Synthesis and Electrochemical Reaction of Tin Oxalate-Reduced Graphene Oxide Composite Anode for Rechargeable Lithium Batteries

Abstract

Unlike for SnO2, few studies have reported on the use of SnC2O4 as an anode material for rechargeable lithium batteries. Here, we first introduce a SnC2O4-reduced graphene oxide composite produced via hydrothermal reactions followed by a layer-by-layer self-assembly process. The addition of rGO increased the electric conductivity up to similar to 10(-3) S cm(-1). As a result, the SnC2O4-reduced graphene oxide electrode exhibited a high charge (oxidation) capacity of similar to 1166 mAh g(-1) at a current of 100 mA g(-1) (0.1 C-rate) with a good retention delivering approximately 620 mAh g(-1) at the 200th cycle. Even at a rate of 10 C (10 A g(-1)), the composite electrode was able to obtain a charge capacity of 467 mAh g(-1).
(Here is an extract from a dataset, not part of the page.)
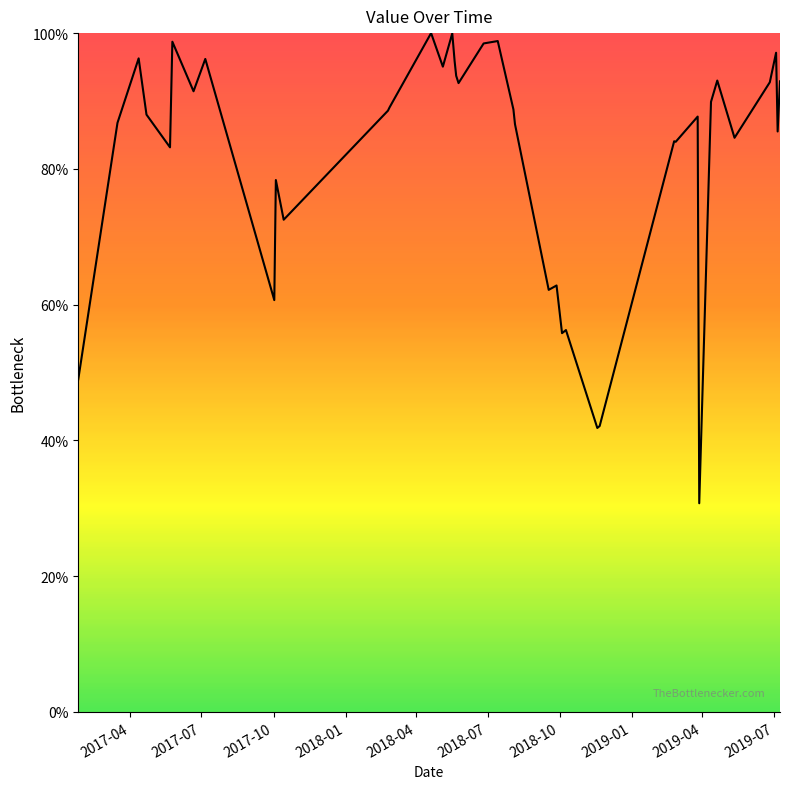

What is the maximum value shown in the chart?

100.0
In contrast, the bare SnC2O4 had inferior electrochemical properties relative to those of the SnC2O4-reduced graphene oxide composite: similar to 643 mAh g(-1) at the first charge, retaining 192 mAh g(-1) at the 200th cycle and 289 mAh g(-1) at 10 C. This improvement in electrochemical properties is most likely due to the improvement in electric conductivity, which enables facile electron transfer via simultaneous conversion above 0.75 V and de/alloy reactions below 0.75 V: SnC2O4 + 2Li(+) + 2e(-) -> Sn + Li2C2O4 + xLi(+) + xe(-) -> LixSn on discharge (reduction) and vice versa on charge. This was confirmed by systematic studies of ex situ X-ray diffraction, transmission electron microscopy, and time-of-flight secondary-ion mass spectroscopy.